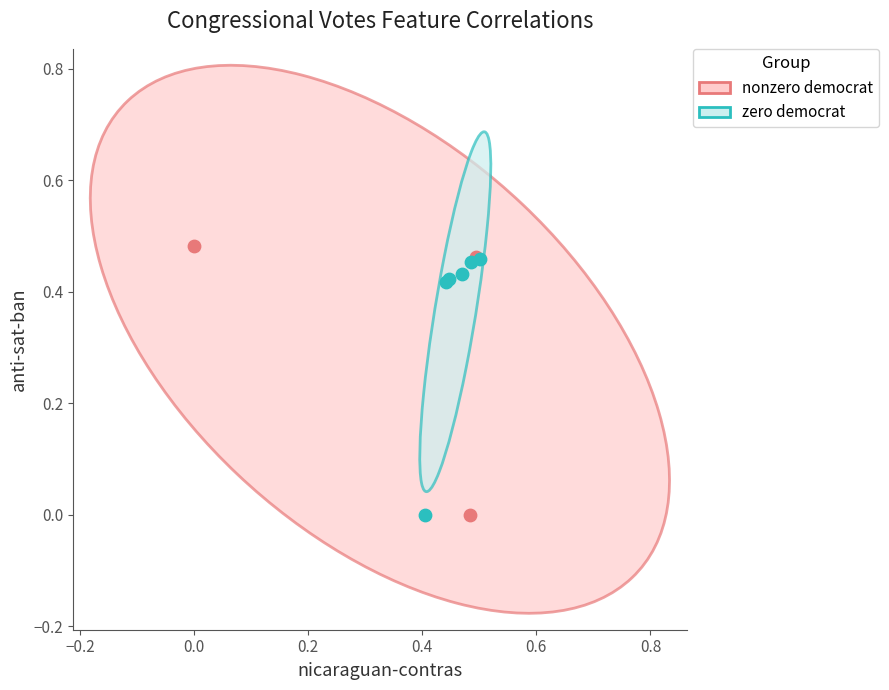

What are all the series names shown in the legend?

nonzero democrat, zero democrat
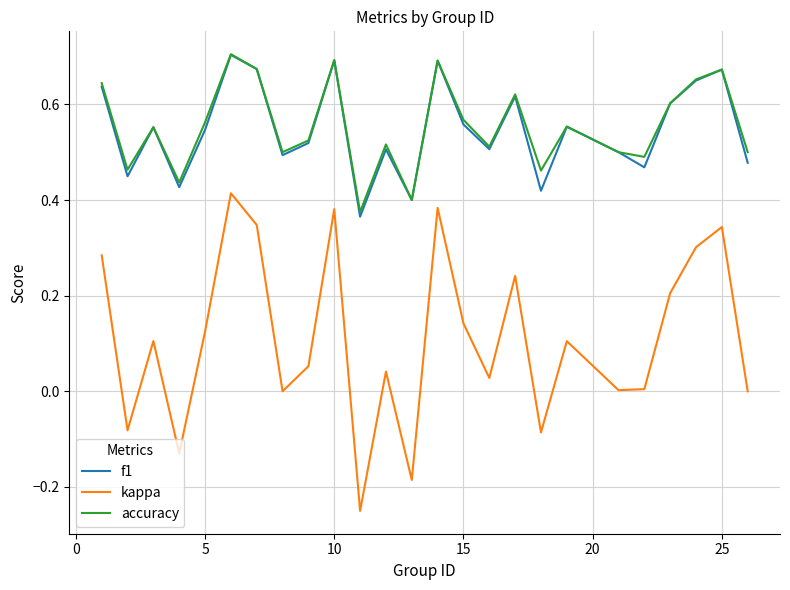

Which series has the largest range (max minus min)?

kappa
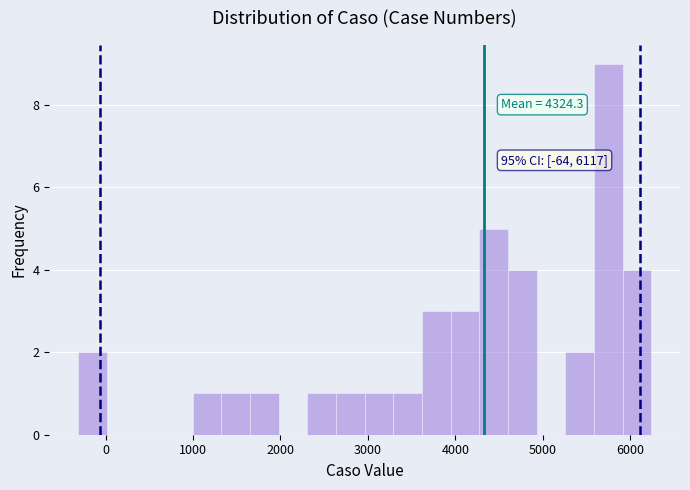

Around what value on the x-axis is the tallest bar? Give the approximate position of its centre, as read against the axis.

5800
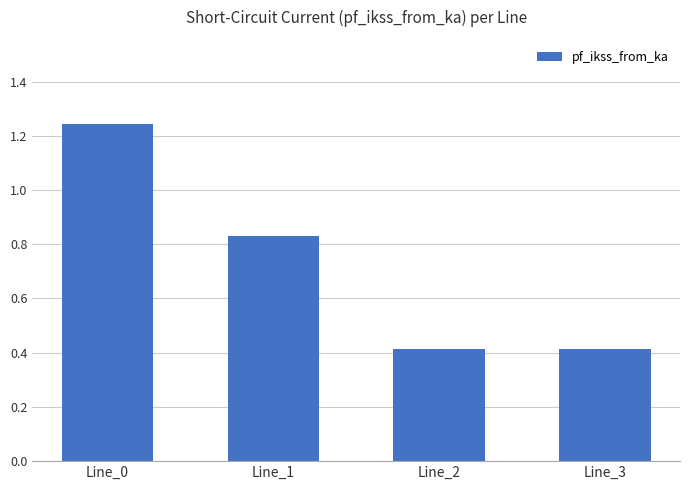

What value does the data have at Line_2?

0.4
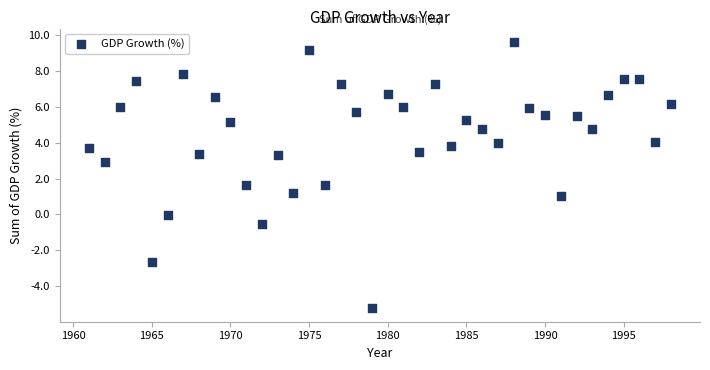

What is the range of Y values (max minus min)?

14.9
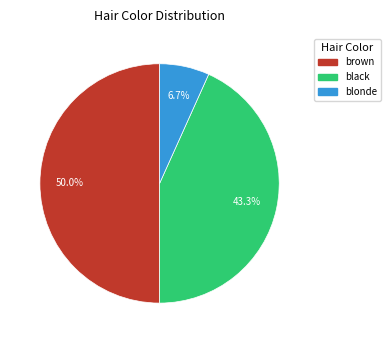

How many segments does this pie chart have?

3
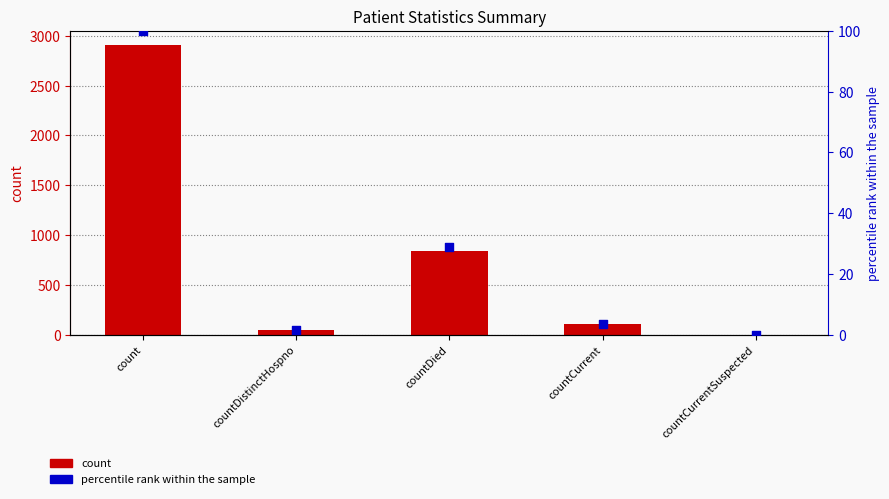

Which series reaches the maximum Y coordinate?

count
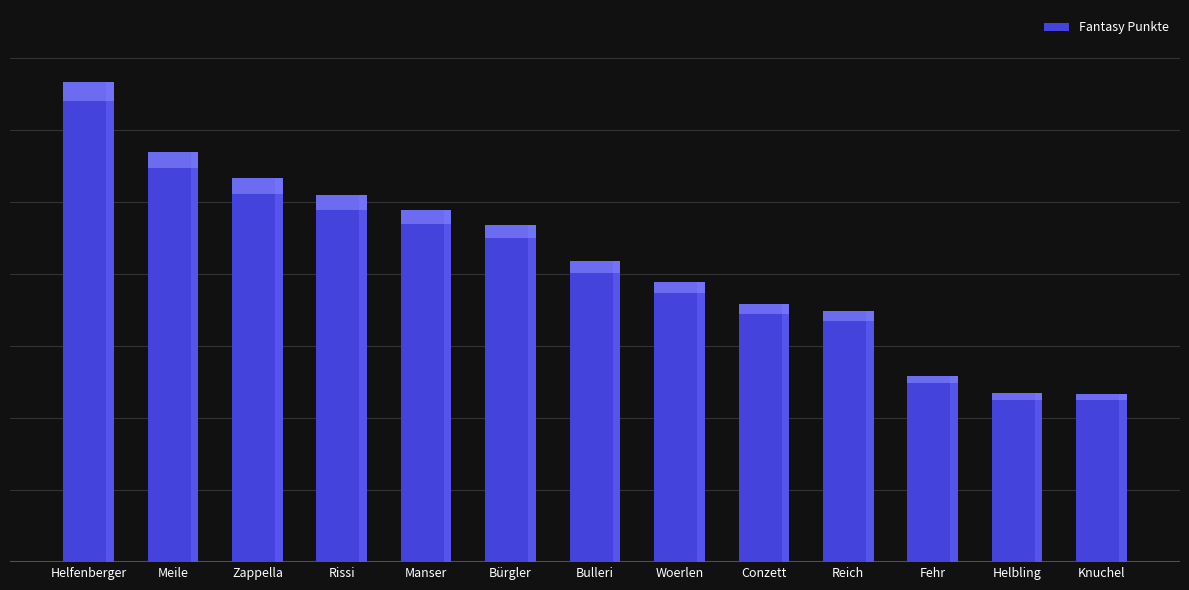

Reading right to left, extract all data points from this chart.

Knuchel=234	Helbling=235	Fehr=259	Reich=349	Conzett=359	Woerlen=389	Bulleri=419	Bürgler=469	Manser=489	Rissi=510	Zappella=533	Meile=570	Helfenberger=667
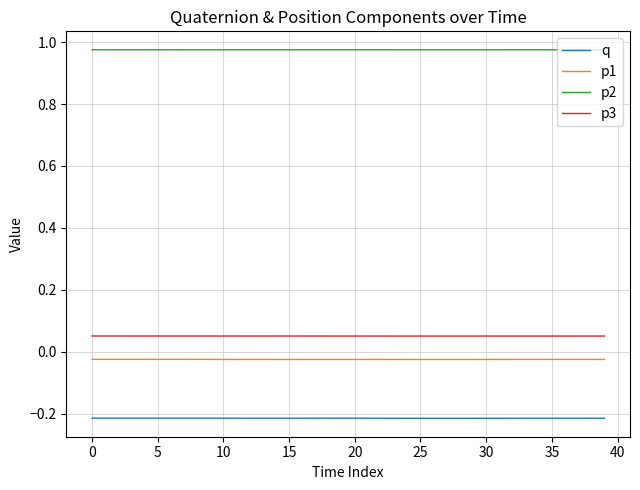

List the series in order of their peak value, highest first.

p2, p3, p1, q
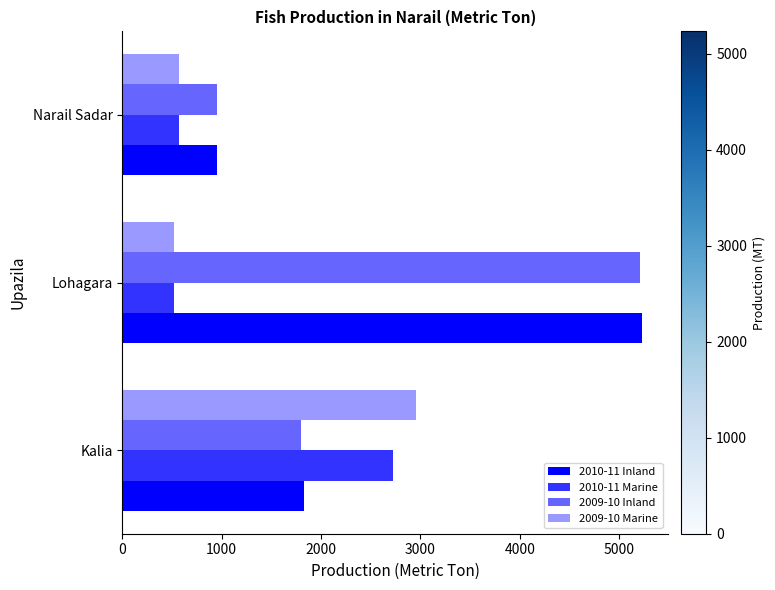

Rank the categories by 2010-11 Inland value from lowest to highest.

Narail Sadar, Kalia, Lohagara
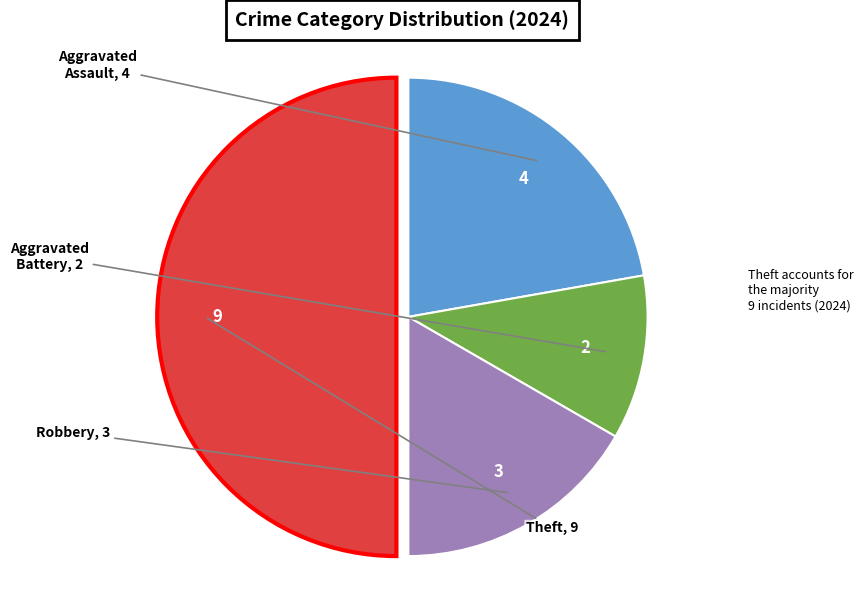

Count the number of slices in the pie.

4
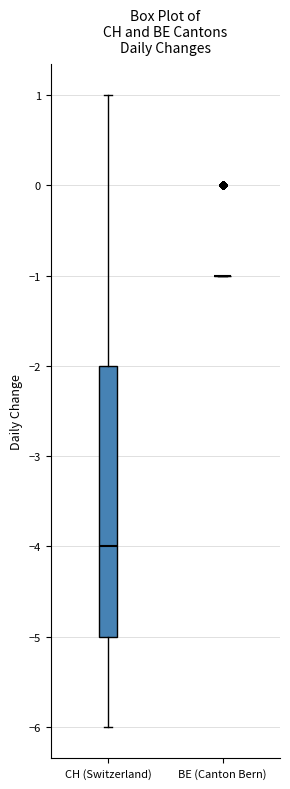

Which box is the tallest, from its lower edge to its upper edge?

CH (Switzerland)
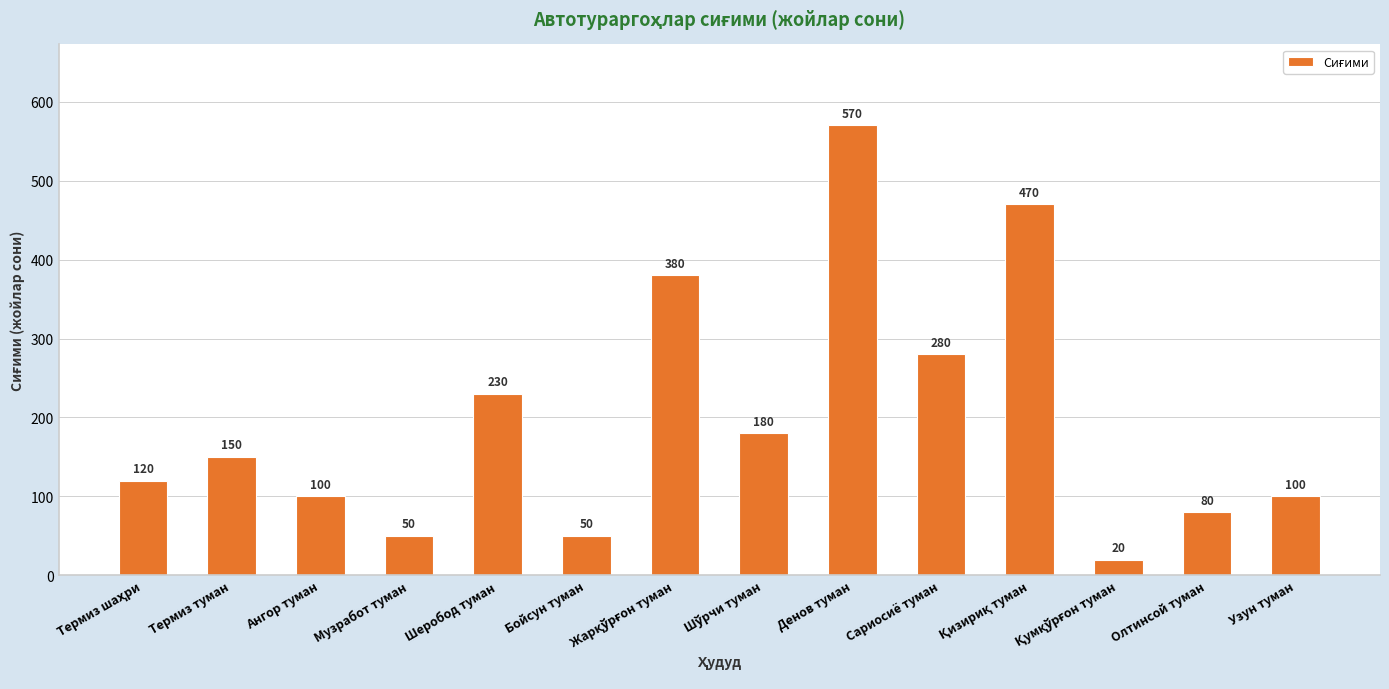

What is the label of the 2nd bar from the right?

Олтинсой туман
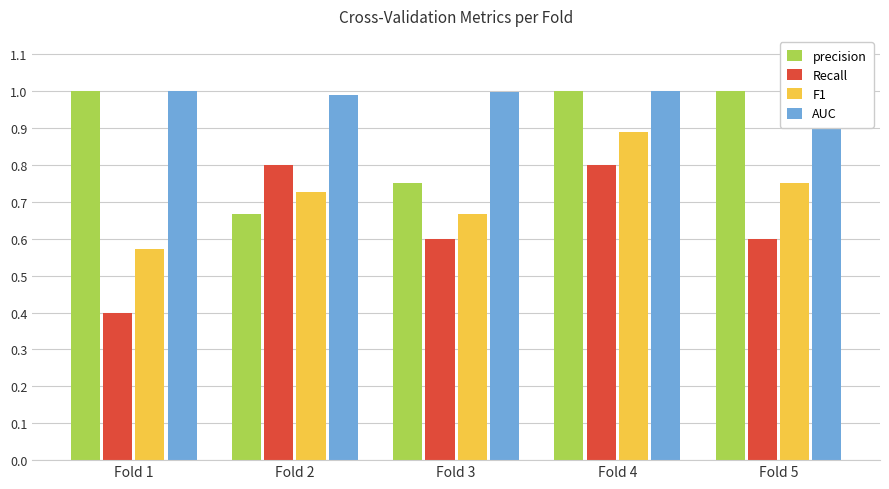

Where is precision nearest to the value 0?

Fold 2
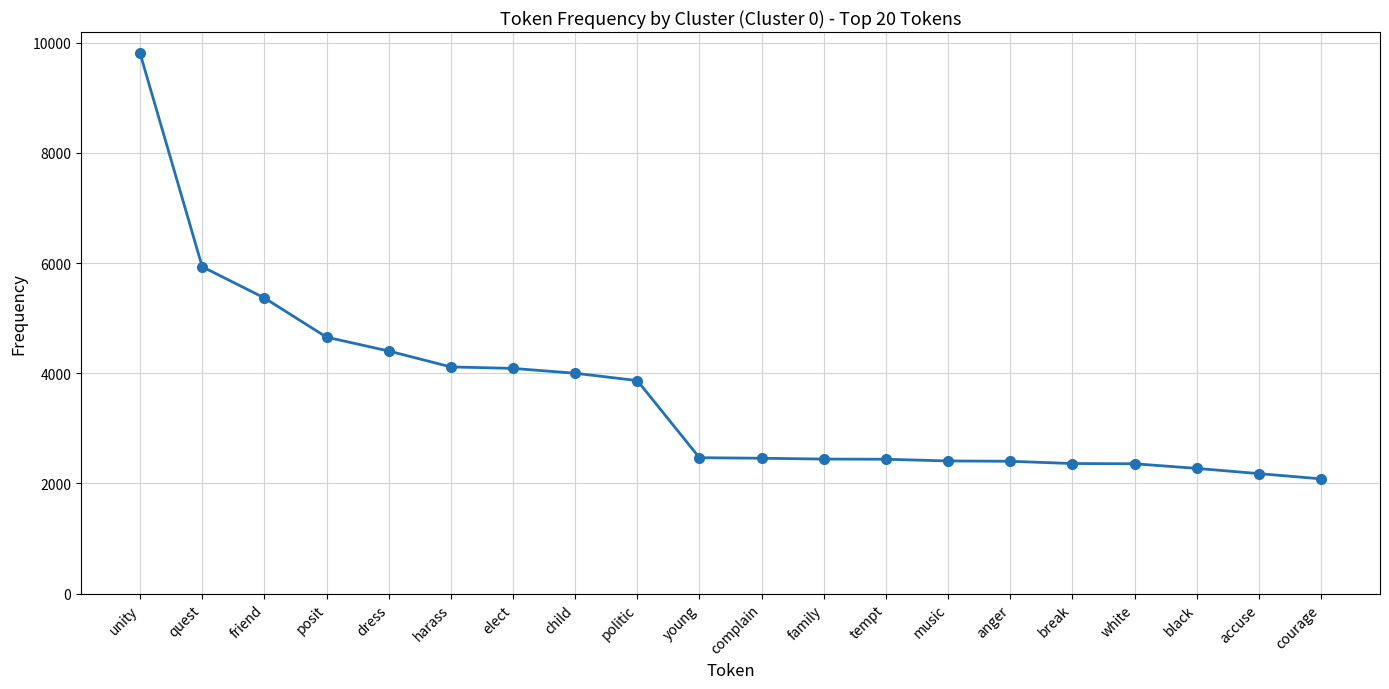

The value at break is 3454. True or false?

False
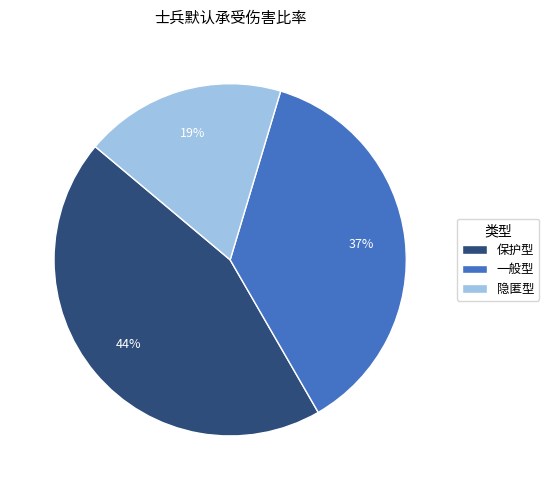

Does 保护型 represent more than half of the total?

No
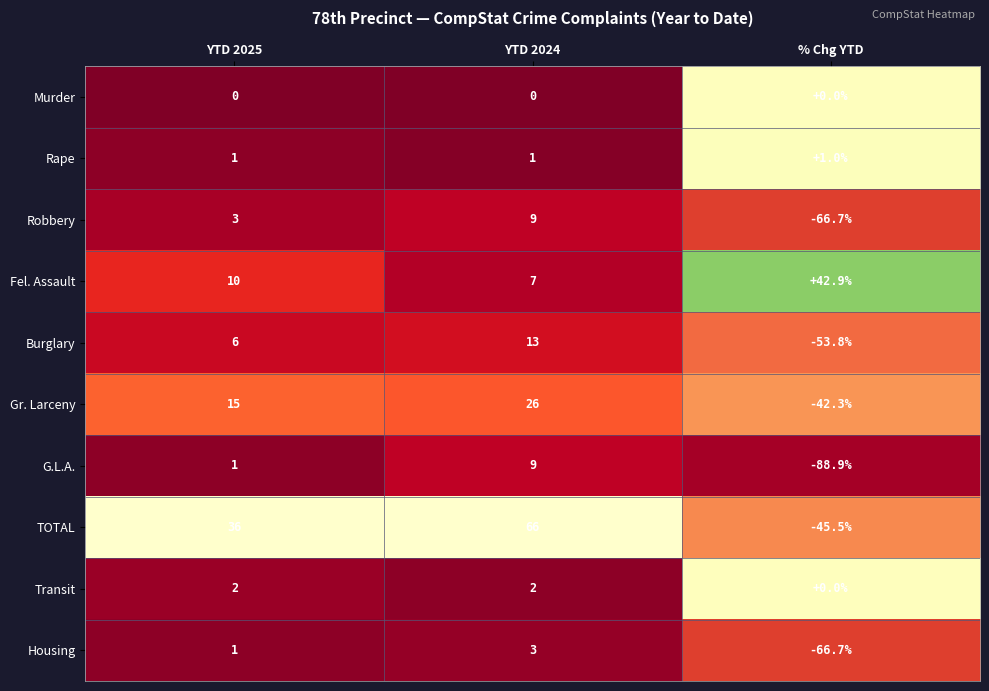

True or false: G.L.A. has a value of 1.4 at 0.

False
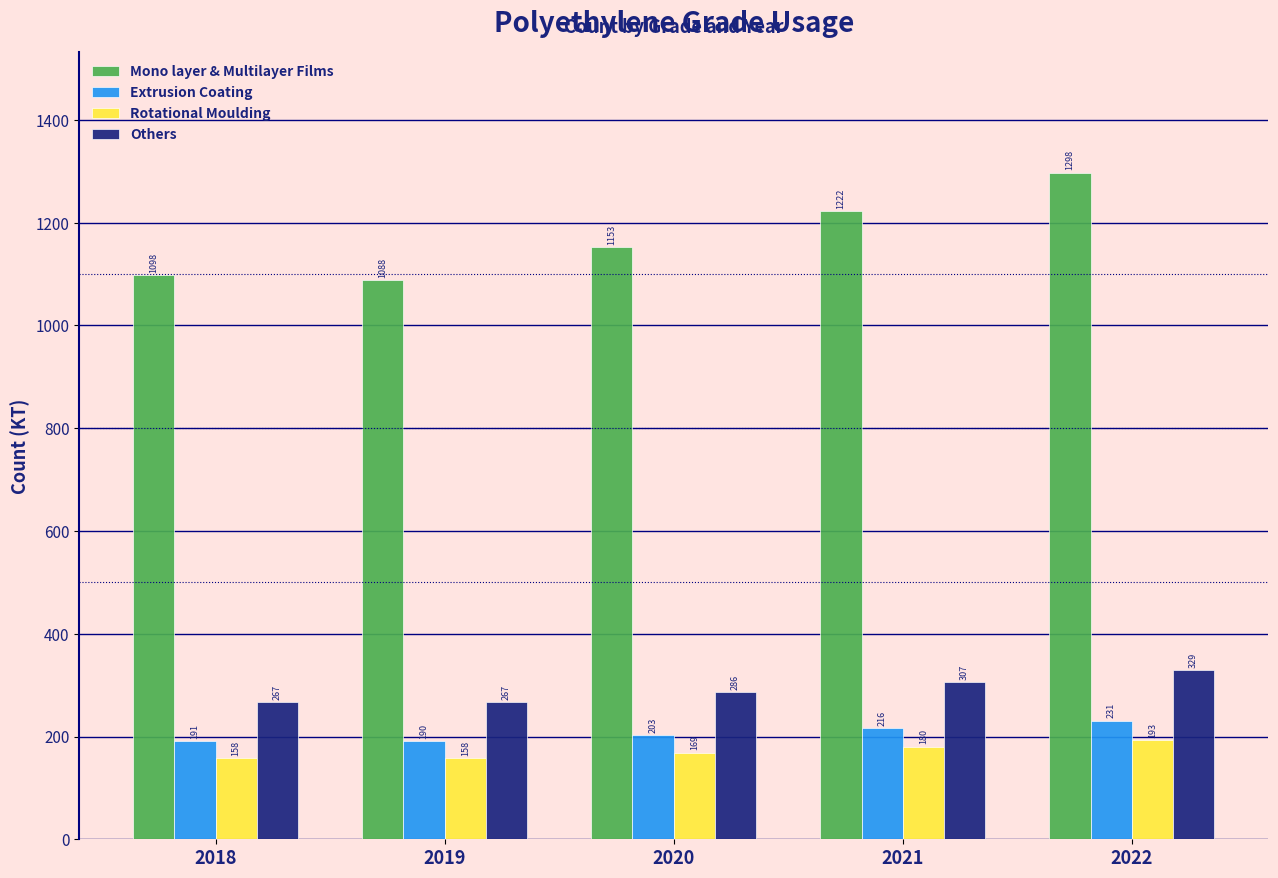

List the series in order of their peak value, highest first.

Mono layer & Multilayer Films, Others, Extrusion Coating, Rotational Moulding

Task item: Please copy every row above word for word, leaving out the pictures.

Final answer:
What are all the series names shown in the legend?

nonzero democrat, zero democrat

Which series has the largest range (max minus min)?

kappa

Around what value on the x-axis is the tallest bar? Give the approximate position of its centre, as read against the axis.

5800

What value does the data have at Line_2?

0.4

What is the range of Y values (max minus min)?

14.9

How many segments does this pie chart have?

3

Which series reaches the maximum Y coordinate?

count

Reading right to left, extract all data points from this chart.

Knuchel=234	Helbling=235	Fehr=259	Reich=349	Conzett=359	Woerlen=389	Bulleri=419	Bürgler=469	Manser=489	Rissi=510	Zappella=533	Meile=570	Helfenberger=667

List the series in order of their peak value, highest first.

p2, p3, p1, q

Rank the categories by 2010-11 Inland value from lowest to highest.

Narail Sadar, Kalia, Lohagara

Count the number of slices in the pie.

4

Which box is the tallest, from its lower edge to its upper edge?

CH (Switzerland)

What is the label of the 2nd bar from the right?

Олтинсой туман

Where is precision nearest to the value 0?

Fold 2

The value at break is 3454. True or false?

False

Does 保护型 represent more than half of the total?

No

True or false: G.L.A. has a value of 1.4 at 0.

False

List the series in order of their peak value, highest first.

Mono layer & Multilayer Films, Others, Extrusion Coating, Rotational Moulding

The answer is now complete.